# Village older than 'Henge...



## RAXL (Jul 9, 2004)

Quarry yields homes older than Stonehenge 
Saturday, 5 November, 2005 
Archaeologists have for the first time unearthed the homes of Neolithic henge builders, in a set of dwellings, some older than Stonehenge, excavated from a Northumberland quarry. The two settlement sites, each about the size of a football pitch and probably inhabited by a few related families, are dated to between 4,000BC and 3,000BC. The remains of the modest buildings are among the most extensive Neolithic dwellings ever found in Britain. The site is near the village of Milfield, in an area with a rich archaeological history, dominated by the enormous Yeavering Bell hill fort, built 1,000 years after the huts and henges on the plain below. The dwellings are surrounded by timber and earth bank henges so close in date it is assumed they must have been built by the same people. 
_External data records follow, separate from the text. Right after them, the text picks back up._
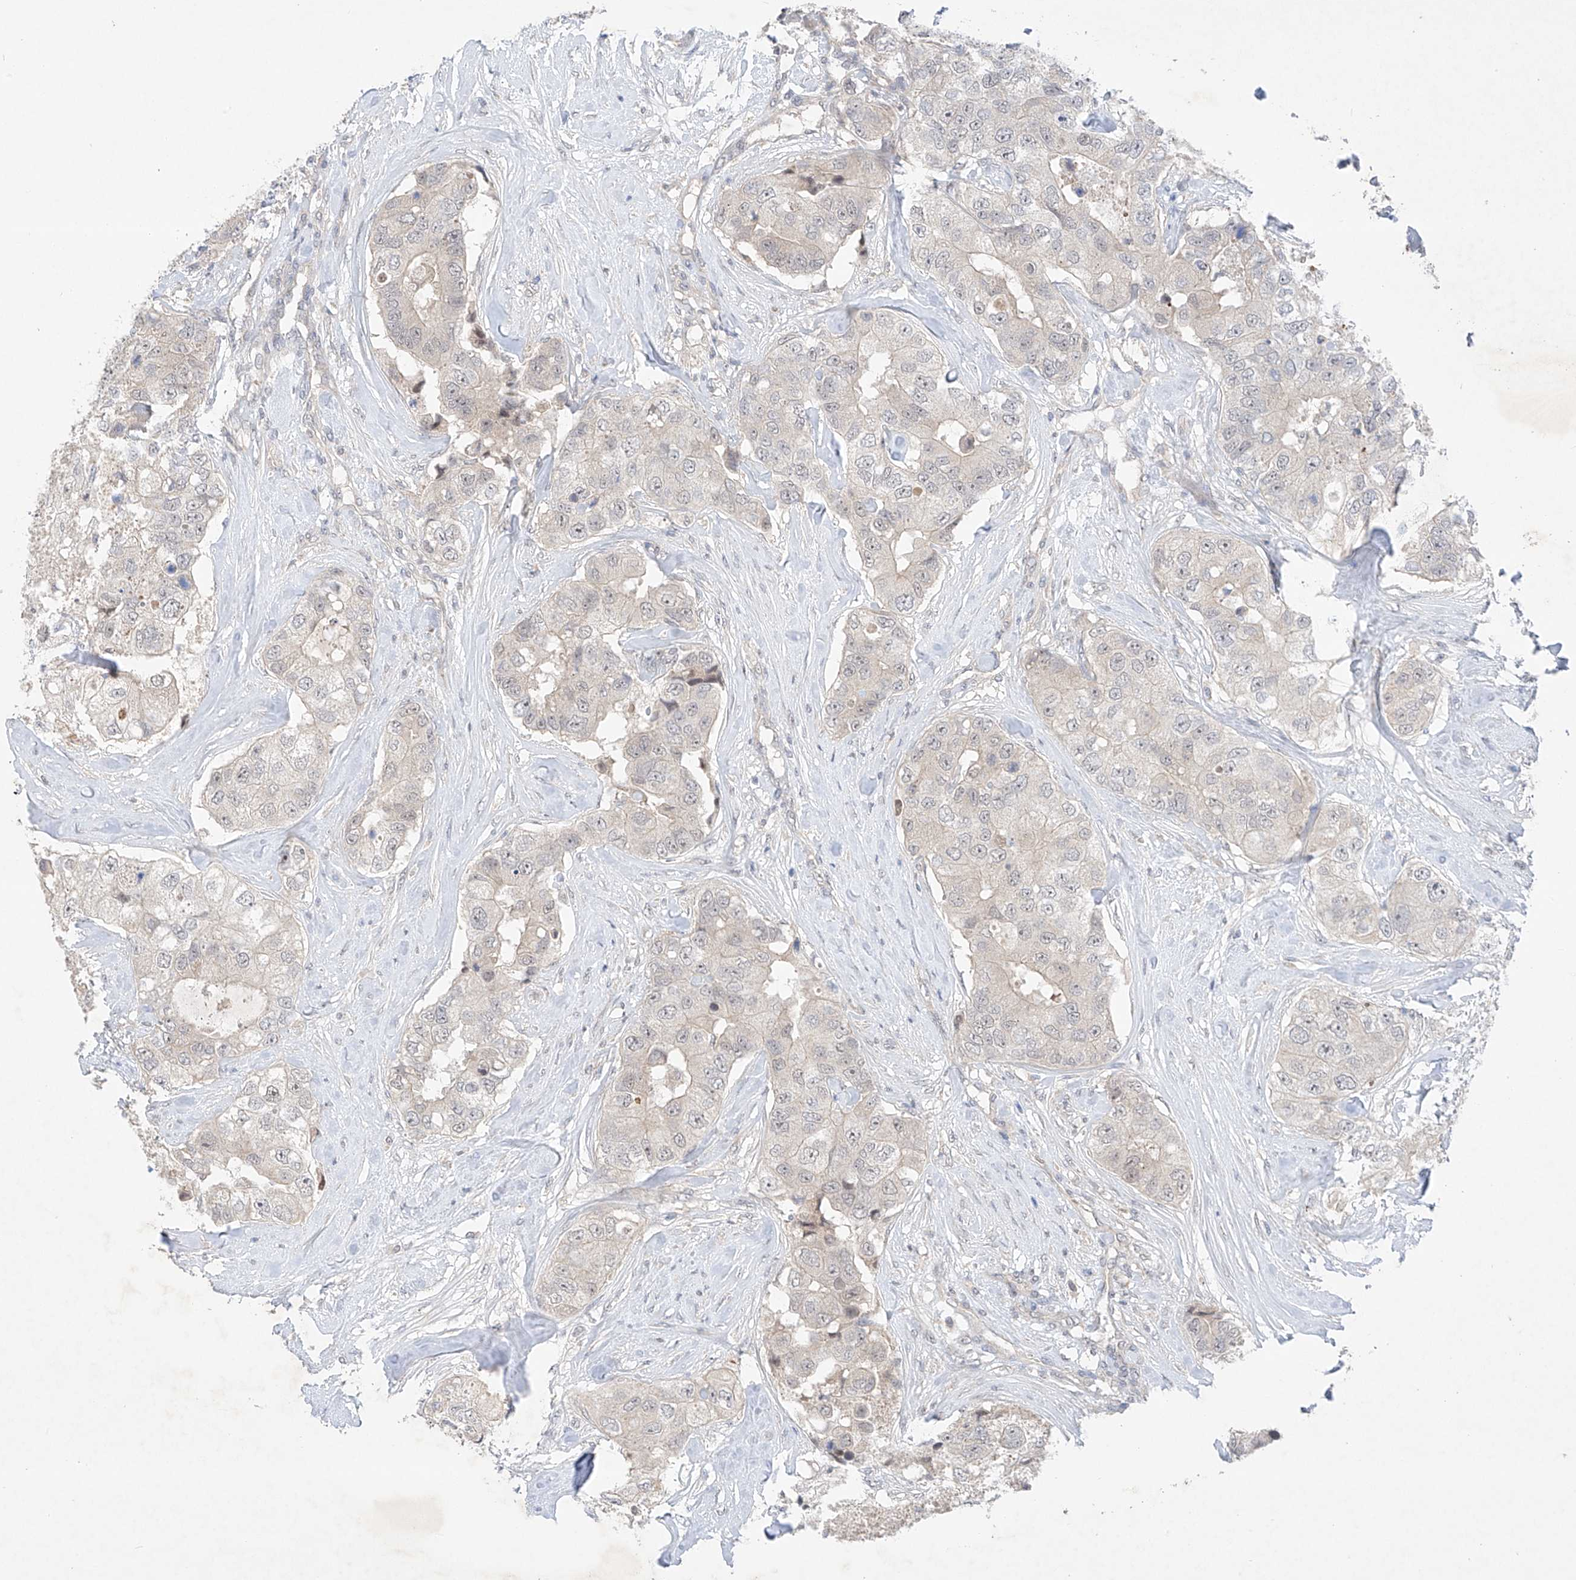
{"staining": {"intensity": "negative", "quantity": "none", "location": "none"}, "tissue": "breast cancer", "cell_type": "Tumor cells", "image_type": "cancer", "snomed": [{"axis": "morphology", "description": "Duct carcinoma"}, {"axis": "topography", "description": "Breast"}], "caption": "This is a histopathology image of IHC staining of breast cancer (invasive ductal carcinoma), which shows no staining in tumor cells.", "gene": "IL22RA2", "patient": {"sex": "female", "age": 62}}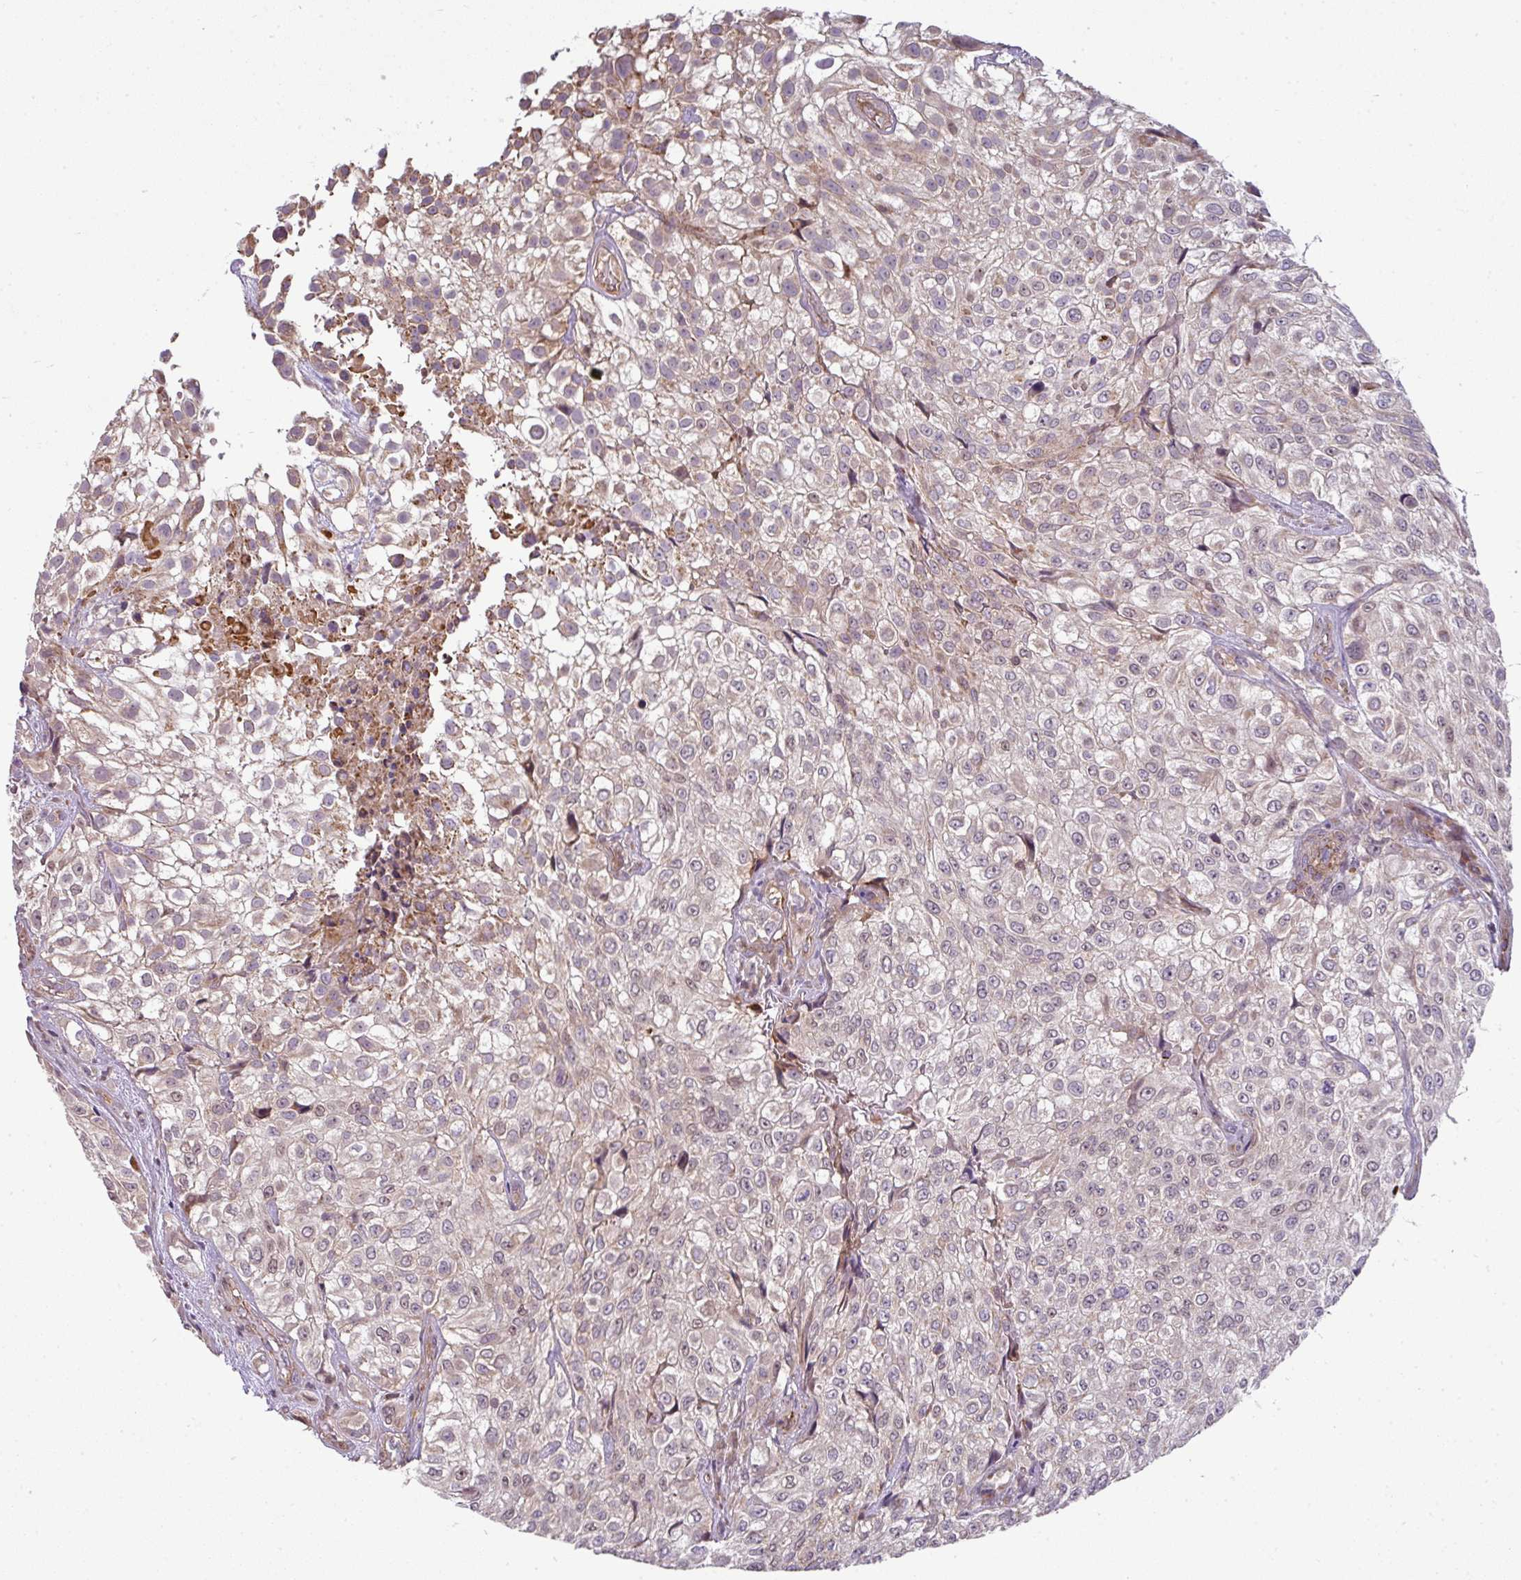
{"staining": {"intensity": "weak", "quantity": "<25%", "location": "cytoplasmic/membranous"}, "tissue": "urothelial cancer", "cell_type": "Tumor cells", "image_type": "cancer", "snomed": [{"axis": "morphology", "description": "Urothelial carcinoma, High grade"}, {"axis": "topography", "description": "Urinary bladder"}], "caption": "Protein analysis of urothelial carcinoma (high-grade) demonstrates no significant expression in tumor cells. The staining is performed using DAB brown chromogen with nuclei counter-stained in using hematoxylin.", "gene": "PRELID3B", "patient": {"sex": "male", "age": 56}}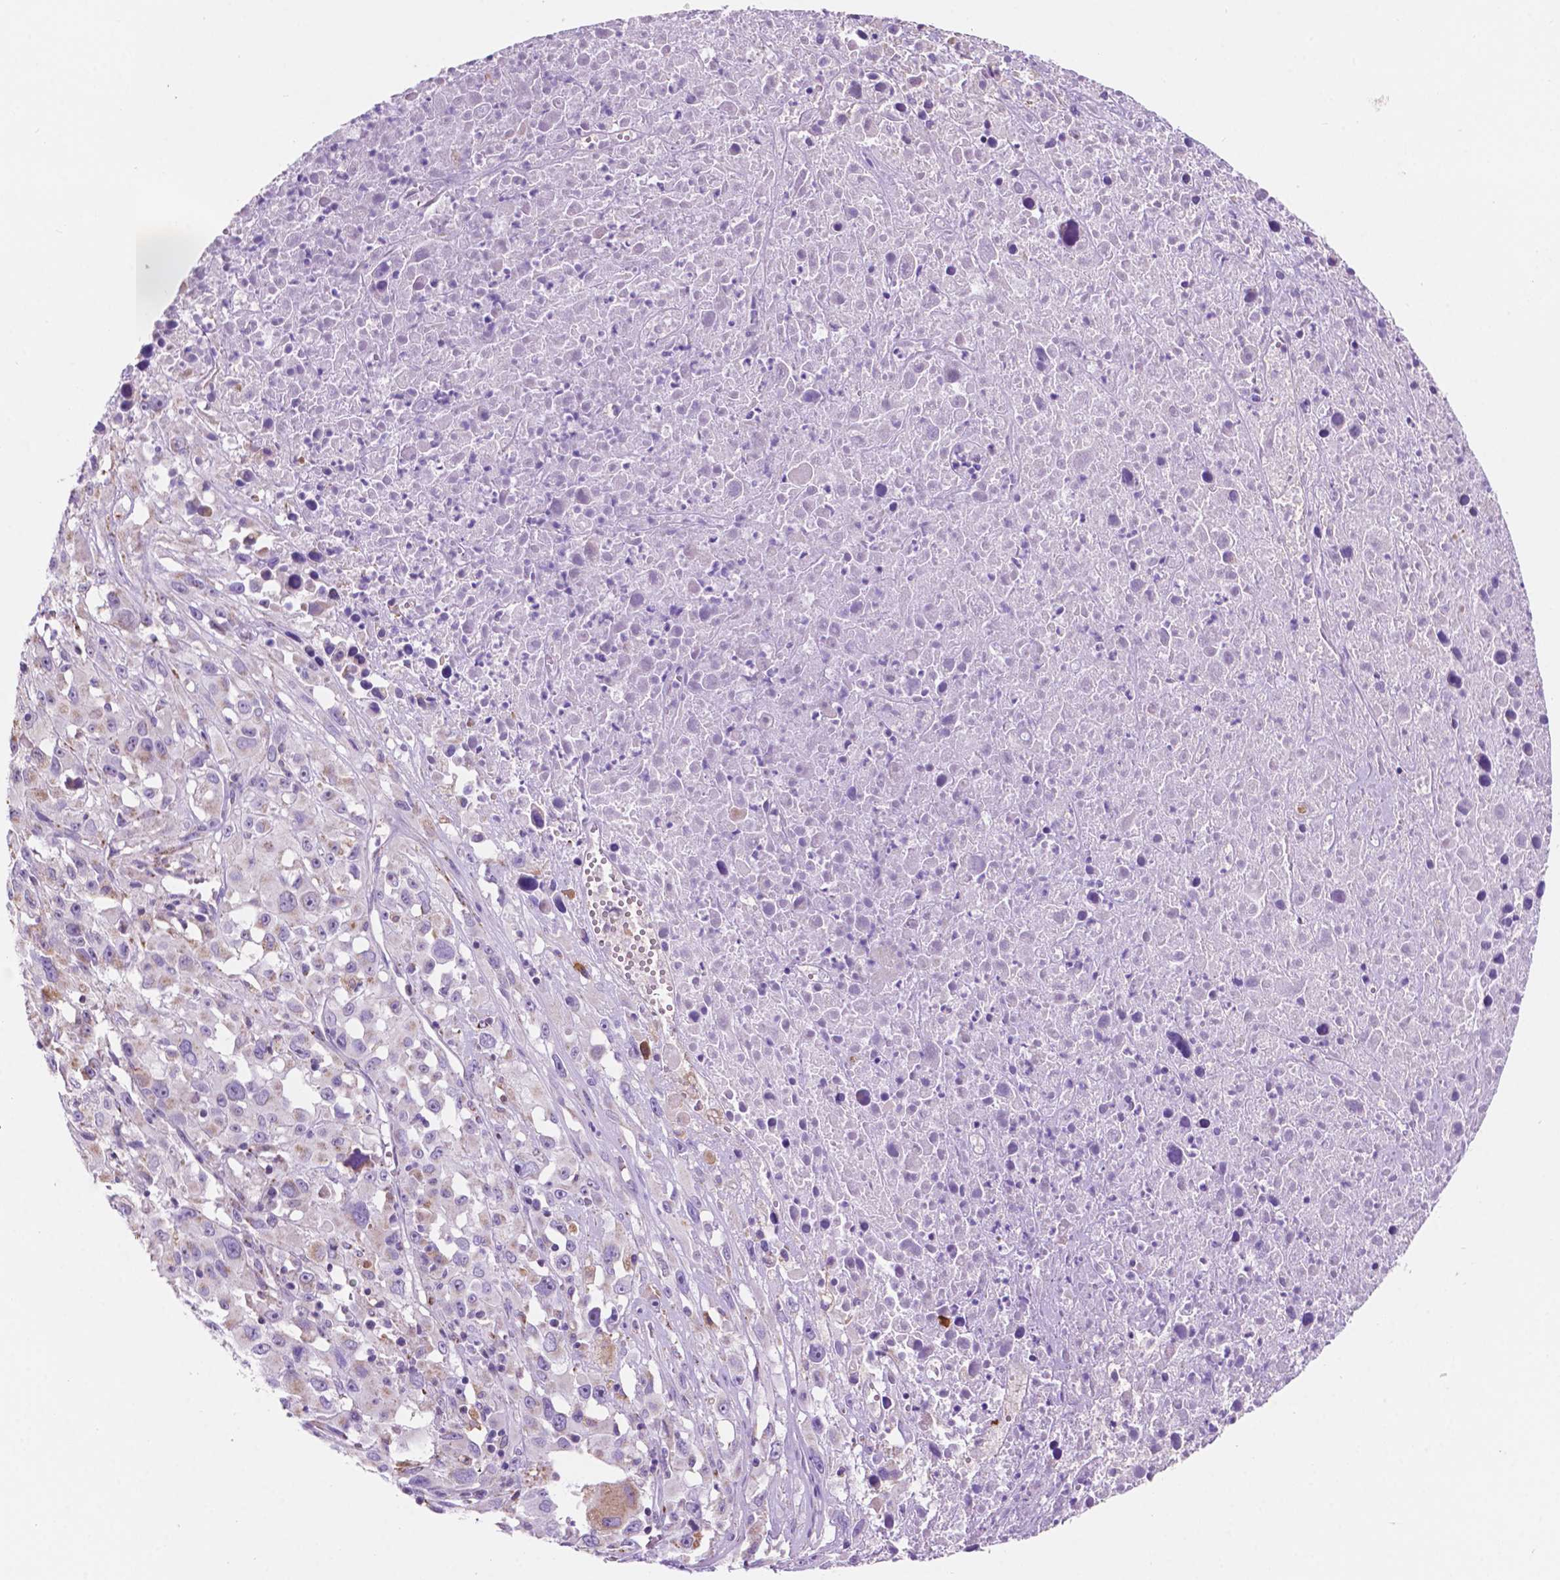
{"staining": {"intensity": "weak", "quantity": "<25%", "location": "cytoplasmic/membranous"}, "tissue": "melanoma", "cell_type": "Tumor cells", "image_type": "cancer", "snomed": [{"axis": "morphology", "description": "Malignant melanoma, Metastatic site"}, {"axis": "topography", "description": "Soft tissue"}], "caption": "The immunohistochemistry histopathology image has no significant positivity in tumor cells of malignant melanoma (metastatic site) tissue.", "gene": "TRPV5", "patient": {"sex": "male", "age": 50}}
The Neolithic Britons left some of the most spectacular prehistoric monuments in the world, but there have been only scraps of evidence showing where and how they lived. House sites are so rare that some archaeologists believe most people lived a semi-nomadic existence. "Neolithic habitation sites are as rare as hens' teeth anyway, but this is the first time we have found them in association with henge sites," David Miles, chief archaeologist at English Heritage, said yesterday.


----------



## phantasmagoria (Nov 10, 2005)

I love history and all stuff relating to it. Especially ancient human civilizations. This is awesome.


----------